■ Prompt
From the line containing "Figure 6. Mean" through the last line of the data, both ends included, write out every line exactly; omit the pictures.

Material supplied START

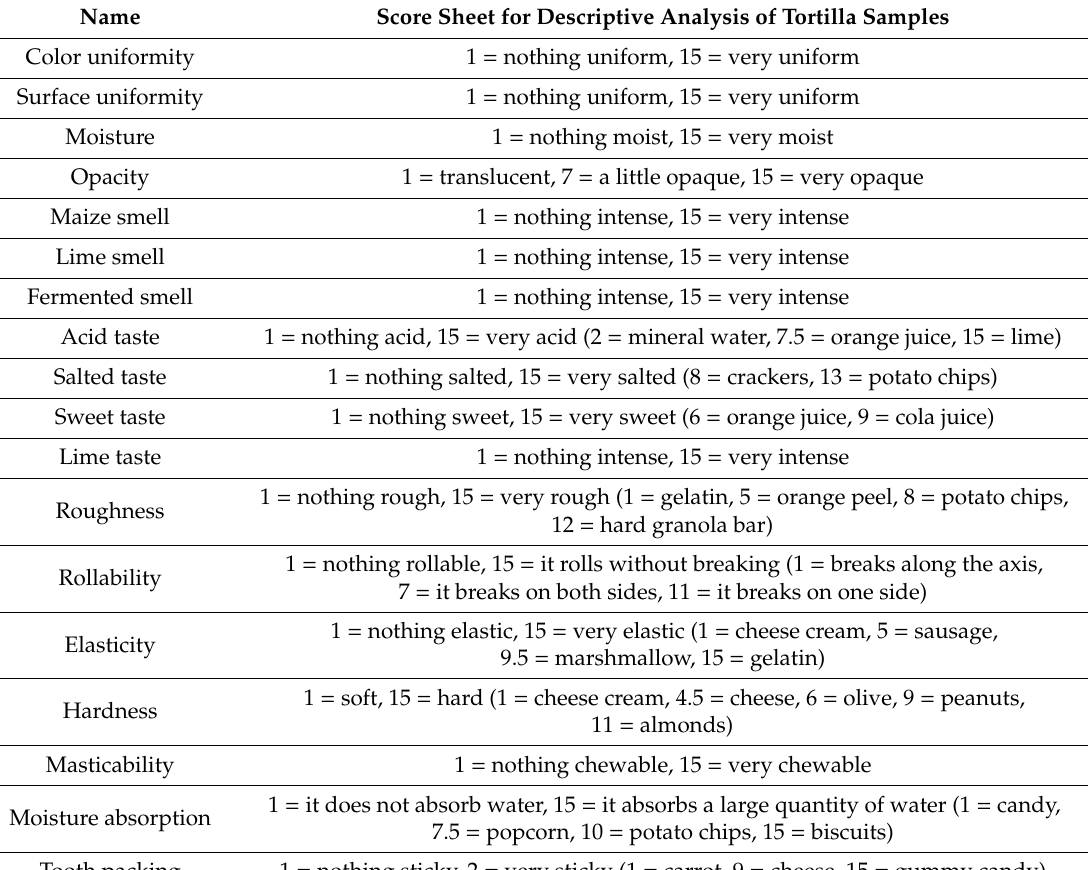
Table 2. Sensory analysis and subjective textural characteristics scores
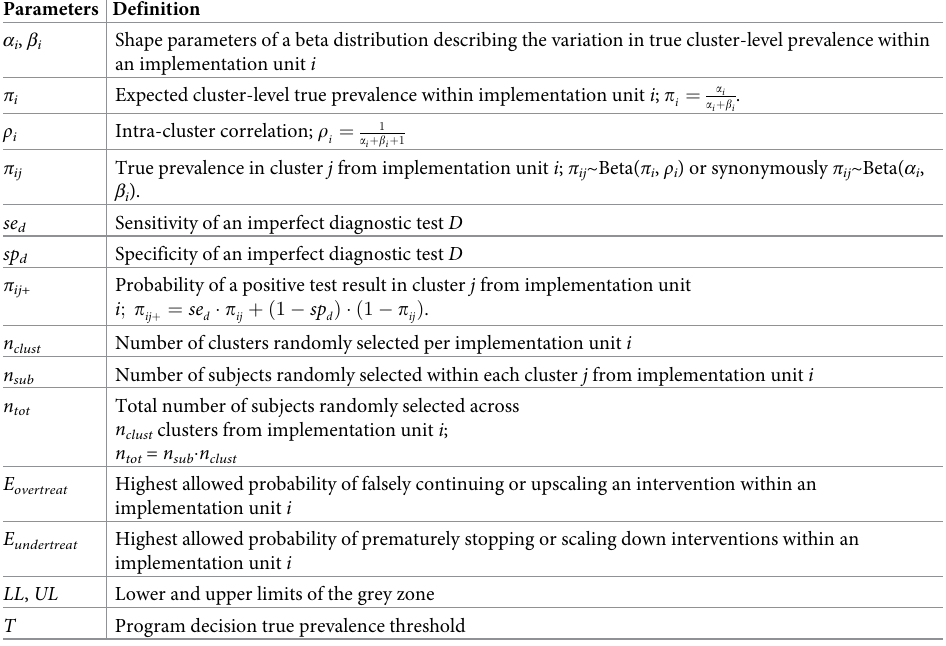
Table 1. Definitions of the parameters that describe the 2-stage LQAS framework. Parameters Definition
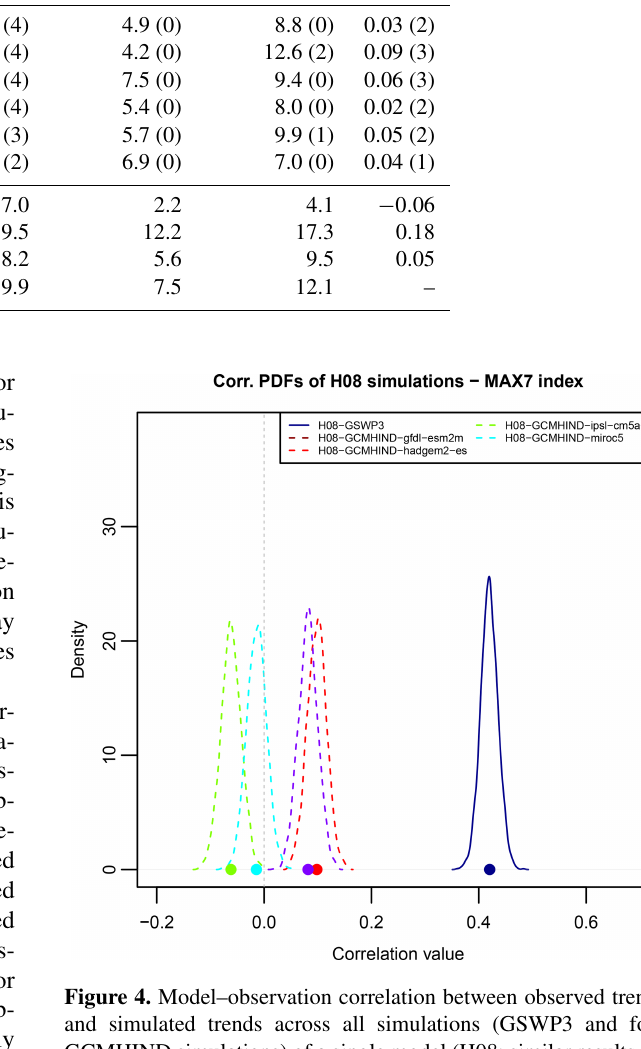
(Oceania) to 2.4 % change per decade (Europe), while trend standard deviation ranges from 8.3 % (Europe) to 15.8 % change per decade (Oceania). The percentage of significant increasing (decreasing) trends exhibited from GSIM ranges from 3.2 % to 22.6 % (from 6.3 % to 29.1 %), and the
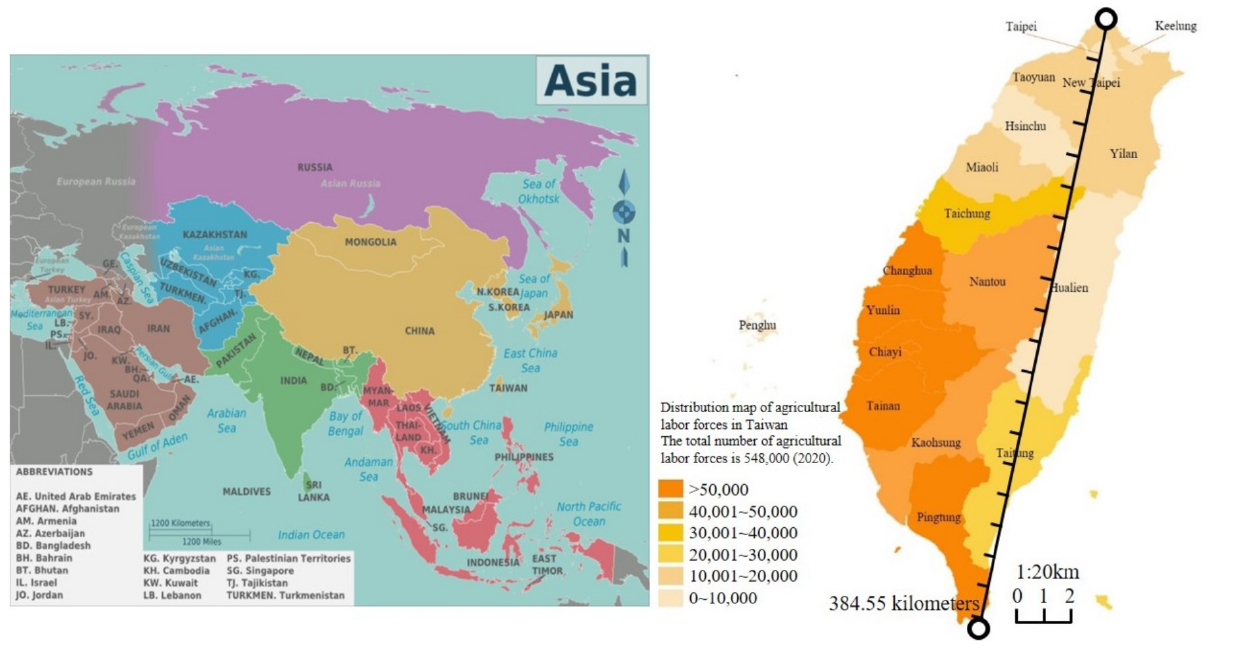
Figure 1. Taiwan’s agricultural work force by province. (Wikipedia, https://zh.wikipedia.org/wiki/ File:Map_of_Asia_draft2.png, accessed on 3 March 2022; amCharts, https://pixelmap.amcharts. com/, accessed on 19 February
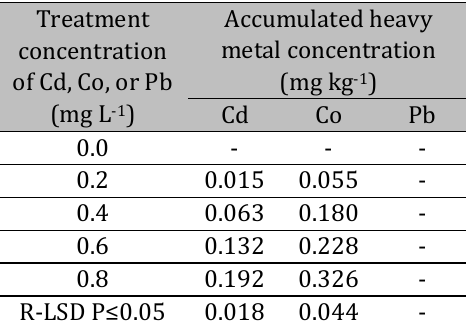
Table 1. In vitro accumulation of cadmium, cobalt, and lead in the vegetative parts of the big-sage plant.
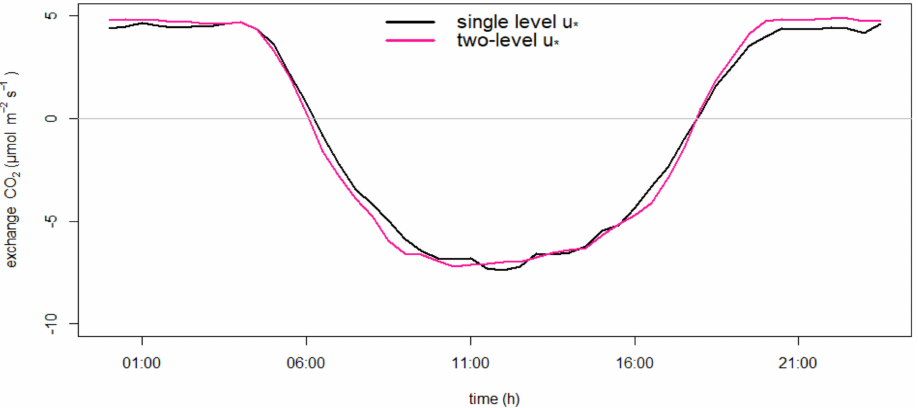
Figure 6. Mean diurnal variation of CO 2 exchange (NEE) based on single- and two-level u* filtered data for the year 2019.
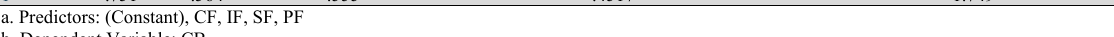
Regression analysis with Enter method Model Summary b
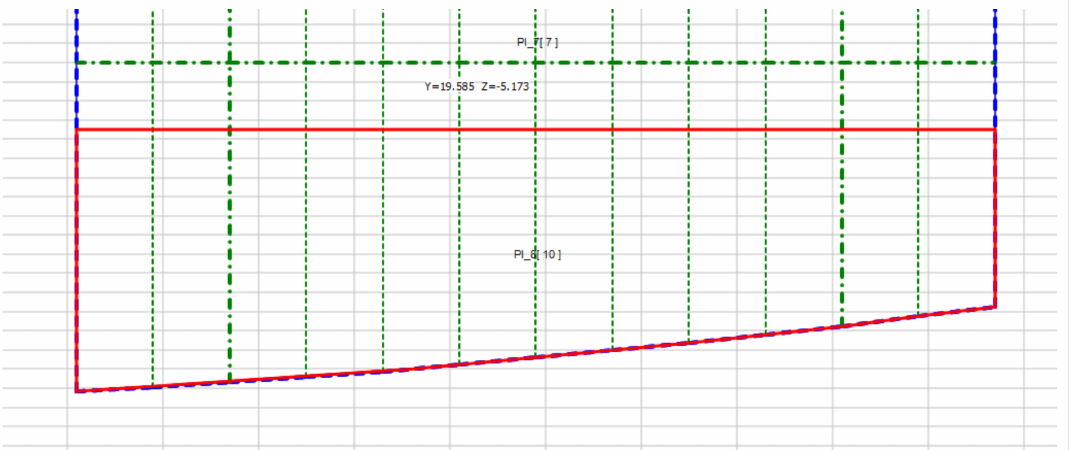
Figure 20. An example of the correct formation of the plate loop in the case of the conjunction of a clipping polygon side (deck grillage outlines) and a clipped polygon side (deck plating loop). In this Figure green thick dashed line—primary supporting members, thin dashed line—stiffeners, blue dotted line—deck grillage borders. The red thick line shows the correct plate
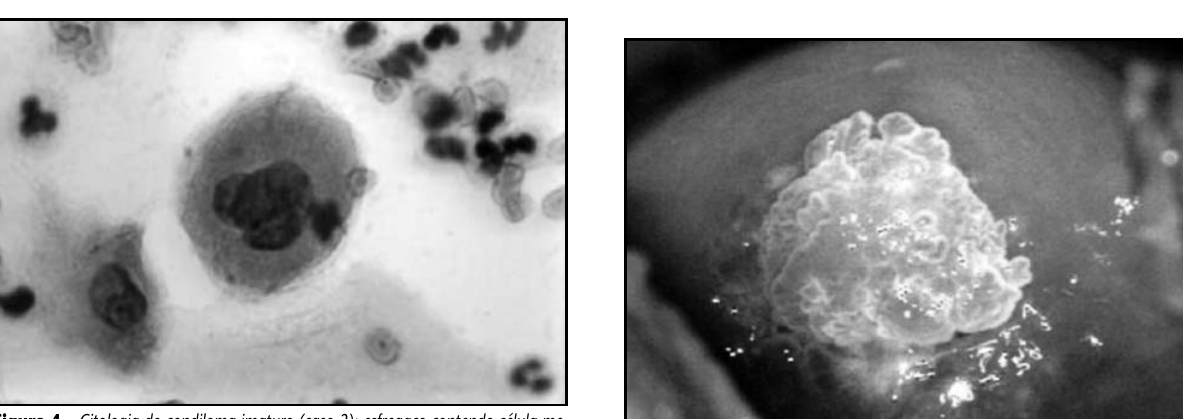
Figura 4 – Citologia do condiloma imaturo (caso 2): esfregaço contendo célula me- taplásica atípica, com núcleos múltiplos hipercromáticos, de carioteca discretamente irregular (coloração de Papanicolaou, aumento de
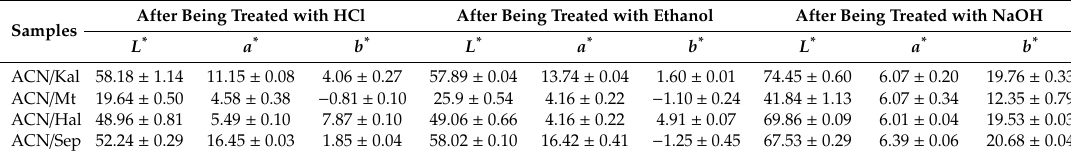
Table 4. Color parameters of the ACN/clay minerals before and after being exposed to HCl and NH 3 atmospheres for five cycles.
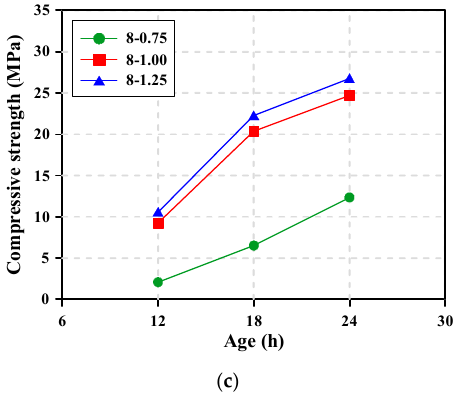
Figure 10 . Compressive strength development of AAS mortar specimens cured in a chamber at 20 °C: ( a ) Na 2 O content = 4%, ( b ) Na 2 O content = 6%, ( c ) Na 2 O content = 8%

Material supplied END

■ Expected output
Figure 6. Mean diurnal variation of CO 2 exchange (NEE) based on single- and two-level u* filtered data for the year 2019.
Regression analysis with Enter method Model Summary b
Figure 20. An example of the correct formation of the plate loop in the case of the conjunction of a clipping polygon side (deck grillage outlines) and a clipped polygon side (deck plating loop). In this Figure green thick dashed line—primary supporting members, thin dashed line—stiffeners, blue dotted line—deck grillage borders. The red thick line shows the correct plate
Figura 4 – Citologia do condiloma imaturo (caso 2): esfregaço contendo célula me- taplásica atípica, com núcleos múltiplos hipercromáticos, de carioteca discretamente irregular (coloração de Papanicolaou, aumento de
Table 4. Color parameters of the ACN/clay minerals before and after being exposed to HCl and NH 3 atmospheres for five cycles.
Figure 10 . Compressive strength development of AAS mortar specimens cured in a chamber at 20 °C: ( a ) Na 2 O content = 4%, ( b ) Na 2 O content = 6%, ( c ) Na 2 O content = 8%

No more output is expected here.